For us, this is a new source of business; we see the insurtech revolution as one that is going to create a new channel for us to exploit. And Digital Partners is very clearly exploiting that channel and also exploiting the B2B2C channel through large digital-native distributors. It's also a way for us to learn and help our traditional insurance company clients learn as they are going through their own digital journey themselves. Partnerships are the key to our model.
Sometimes, you use a partnership because they're doing something you simply couldn't do yourself. You couldn't recruit that kind of skill into your kind of business. You couldn't access a particular talent pool or a particular group of customers. Sometimes, we also use partnerships just for pace. Even as the digital business sitting on the side, if you like, of a large organization, still we can't operate at the pace that some of our digital-native and start-up partners can. We try our best to use Agile, but the way they use Agile is simply better than we are ever going to be able to do.
So what we simply do is we partner with them to learn from them. And we bring a lot to them, because we have expertise, we have money and we have use cases. So we create a market for them. We're a global business, so we have to operate globally when we do digital as well. Initially, we set the pilot up in the UK. And then we moved to the US, and we built a standalone business. That was a deliberate choice, because at the time that you're building a brand-new business and trying to understand how that business is going to operate, you need flexibility to experiment.

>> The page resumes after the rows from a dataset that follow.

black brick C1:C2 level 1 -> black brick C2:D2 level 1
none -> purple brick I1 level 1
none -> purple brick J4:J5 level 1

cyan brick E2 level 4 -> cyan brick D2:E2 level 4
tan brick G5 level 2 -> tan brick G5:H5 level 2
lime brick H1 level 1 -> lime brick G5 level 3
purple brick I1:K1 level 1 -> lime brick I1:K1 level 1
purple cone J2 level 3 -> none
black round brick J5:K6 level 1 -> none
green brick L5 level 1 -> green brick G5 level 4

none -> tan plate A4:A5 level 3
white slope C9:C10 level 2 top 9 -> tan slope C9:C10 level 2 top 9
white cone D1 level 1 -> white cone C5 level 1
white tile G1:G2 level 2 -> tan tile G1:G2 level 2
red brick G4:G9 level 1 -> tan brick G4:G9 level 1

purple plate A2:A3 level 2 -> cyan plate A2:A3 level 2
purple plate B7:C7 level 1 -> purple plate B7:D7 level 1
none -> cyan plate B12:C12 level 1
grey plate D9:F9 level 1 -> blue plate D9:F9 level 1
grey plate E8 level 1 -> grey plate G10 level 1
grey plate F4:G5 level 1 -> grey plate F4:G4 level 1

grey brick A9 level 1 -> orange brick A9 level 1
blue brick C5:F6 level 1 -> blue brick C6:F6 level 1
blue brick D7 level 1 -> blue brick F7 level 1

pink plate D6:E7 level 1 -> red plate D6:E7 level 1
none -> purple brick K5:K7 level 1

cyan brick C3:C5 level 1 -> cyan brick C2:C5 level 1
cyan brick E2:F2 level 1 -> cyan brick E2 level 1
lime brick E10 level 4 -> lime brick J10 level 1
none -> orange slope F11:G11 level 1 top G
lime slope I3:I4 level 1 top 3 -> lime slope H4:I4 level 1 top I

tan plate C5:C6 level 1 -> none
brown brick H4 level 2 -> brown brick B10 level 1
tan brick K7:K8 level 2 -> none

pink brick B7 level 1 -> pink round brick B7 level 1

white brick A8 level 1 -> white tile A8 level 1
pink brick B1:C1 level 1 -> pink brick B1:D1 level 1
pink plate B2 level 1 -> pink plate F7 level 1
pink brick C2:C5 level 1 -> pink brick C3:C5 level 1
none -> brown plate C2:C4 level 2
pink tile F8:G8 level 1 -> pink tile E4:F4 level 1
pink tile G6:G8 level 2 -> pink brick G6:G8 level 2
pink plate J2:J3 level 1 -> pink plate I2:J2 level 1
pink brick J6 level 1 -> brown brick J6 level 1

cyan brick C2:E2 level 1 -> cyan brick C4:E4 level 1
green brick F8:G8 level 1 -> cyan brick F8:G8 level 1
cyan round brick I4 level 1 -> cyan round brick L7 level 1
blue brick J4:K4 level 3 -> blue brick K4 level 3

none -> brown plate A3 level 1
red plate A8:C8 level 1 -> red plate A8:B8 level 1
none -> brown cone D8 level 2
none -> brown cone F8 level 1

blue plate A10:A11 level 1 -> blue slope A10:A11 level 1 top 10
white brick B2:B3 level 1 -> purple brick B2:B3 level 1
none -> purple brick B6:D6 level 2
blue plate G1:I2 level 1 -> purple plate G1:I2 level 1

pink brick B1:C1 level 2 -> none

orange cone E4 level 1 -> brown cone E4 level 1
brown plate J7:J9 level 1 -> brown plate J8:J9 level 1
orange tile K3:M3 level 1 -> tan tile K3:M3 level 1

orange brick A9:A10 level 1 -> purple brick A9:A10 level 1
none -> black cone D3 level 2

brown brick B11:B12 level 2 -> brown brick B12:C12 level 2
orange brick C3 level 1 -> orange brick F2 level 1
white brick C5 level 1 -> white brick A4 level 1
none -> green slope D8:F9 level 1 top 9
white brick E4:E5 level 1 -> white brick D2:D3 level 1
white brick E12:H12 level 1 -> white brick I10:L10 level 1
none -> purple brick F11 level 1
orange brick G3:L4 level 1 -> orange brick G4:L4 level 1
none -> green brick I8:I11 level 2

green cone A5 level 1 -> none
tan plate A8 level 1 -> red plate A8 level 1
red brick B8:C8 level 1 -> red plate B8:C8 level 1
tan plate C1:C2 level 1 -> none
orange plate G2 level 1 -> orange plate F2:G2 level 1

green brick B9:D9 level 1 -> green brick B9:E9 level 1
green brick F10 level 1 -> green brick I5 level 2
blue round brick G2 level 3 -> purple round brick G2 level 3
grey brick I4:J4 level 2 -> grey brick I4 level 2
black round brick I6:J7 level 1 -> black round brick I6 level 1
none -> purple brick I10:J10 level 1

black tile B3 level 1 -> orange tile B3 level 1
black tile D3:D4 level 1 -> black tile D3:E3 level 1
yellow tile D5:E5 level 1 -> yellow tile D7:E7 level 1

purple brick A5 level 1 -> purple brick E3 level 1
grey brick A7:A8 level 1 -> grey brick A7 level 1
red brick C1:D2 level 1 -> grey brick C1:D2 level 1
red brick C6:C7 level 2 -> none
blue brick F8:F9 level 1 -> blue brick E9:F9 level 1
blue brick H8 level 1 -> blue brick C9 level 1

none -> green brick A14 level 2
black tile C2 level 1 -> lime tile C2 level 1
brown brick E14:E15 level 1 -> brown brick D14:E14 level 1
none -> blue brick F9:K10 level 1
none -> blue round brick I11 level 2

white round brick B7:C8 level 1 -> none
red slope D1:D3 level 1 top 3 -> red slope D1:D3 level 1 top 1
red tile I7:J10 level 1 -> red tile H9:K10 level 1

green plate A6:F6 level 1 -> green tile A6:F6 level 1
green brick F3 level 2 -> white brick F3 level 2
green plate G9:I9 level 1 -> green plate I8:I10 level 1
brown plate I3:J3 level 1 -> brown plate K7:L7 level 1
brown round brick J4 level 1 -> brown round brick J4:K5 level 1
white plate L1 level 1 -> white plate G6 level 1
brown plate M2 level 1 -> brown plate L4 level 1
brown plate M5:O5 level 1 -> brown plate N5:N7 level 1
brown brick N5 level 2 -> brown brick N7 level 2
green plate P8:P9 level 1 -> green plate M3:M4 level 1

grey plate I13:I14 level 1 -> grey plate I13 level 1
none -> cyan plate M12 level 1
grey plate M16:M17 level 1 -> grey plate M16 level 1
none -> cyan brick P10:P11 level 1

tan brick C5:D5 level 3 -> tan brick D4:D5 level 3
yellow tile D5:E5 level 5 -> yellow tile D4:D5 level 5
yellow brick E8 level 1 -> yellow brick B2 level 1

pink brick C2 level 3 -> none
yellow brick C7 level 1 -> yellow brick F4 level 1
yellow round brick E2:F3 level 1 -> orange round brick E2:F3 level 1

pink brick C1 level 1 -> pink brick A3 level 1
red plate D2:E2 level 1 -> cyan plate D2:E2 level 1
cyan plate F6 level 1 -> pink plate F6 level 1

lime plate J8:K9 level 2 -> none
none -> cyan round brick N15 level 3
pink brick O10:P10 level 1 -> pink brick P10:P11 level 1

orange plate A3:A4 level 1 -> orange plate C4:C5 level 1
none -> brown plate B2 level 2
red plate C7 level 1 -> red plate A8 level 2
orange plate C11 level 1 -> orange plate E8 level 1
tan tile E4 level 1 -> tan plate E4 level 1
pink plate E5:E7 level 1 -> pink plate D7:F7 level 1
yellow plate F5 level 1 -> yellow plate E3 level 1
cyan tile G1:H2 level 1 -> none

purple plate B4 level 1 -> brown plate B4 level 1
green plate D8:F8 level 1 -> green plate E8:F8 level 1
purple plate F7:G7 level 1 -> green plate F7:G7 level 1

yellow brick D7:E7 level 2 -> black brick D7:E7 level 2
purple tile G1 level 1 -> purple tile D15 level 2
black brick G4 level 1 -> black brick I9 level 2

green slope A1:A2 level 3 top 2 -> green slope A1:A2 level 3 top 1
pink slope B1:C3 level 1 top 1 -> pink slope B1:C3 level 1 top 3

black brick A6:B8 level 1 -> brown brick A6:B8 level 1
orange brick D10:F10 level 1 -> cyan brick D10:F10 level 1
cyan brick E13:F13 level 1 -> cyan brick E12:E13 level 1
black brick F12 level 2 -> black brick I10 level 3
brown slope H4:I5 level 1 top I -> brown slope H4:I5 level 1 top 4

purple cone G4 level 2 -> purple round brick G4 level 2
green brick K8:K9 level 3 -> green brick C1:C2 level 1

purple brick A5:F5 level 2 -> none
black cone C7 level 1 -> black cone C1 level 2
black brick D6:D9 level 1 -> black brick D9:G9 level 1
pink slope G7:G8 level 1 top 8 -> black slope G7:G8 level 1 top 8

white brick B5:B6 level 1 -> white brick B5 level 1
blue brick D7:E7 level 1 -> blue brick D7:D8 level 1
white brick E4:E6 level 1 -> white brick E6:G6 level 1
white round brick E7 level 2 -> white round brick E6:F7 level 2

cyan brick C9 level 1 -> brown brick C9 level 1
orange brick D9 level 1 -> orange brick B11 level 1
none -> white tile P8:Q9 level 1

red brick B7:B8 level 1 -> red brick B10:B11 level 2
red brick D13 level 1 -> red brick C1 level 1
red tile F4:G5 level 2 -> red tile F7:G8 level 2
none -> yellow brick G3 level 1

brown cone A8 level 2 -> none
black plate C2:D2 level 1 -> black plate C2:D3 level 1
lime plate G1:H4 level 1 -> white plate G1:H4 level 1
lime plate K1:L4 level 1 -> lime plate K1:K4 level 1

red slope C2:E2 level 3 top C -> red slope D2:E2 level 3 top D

And the easiest way is to build it with a really core group a little bit outside the organization.
But now, as we expand—we're expanding this year or next year into several European countries, into China, Australia, Canada—as we expand, we have to use the capabilities of the wider Munich Re group and be part of the transformation of the wider Munich Re group. So what we're doing is we're building a series of partnerships again, but this time partnerships with our core, traditional Munich Re business, which has expertise and skills. And we now have a model of how to do our kind of digital business.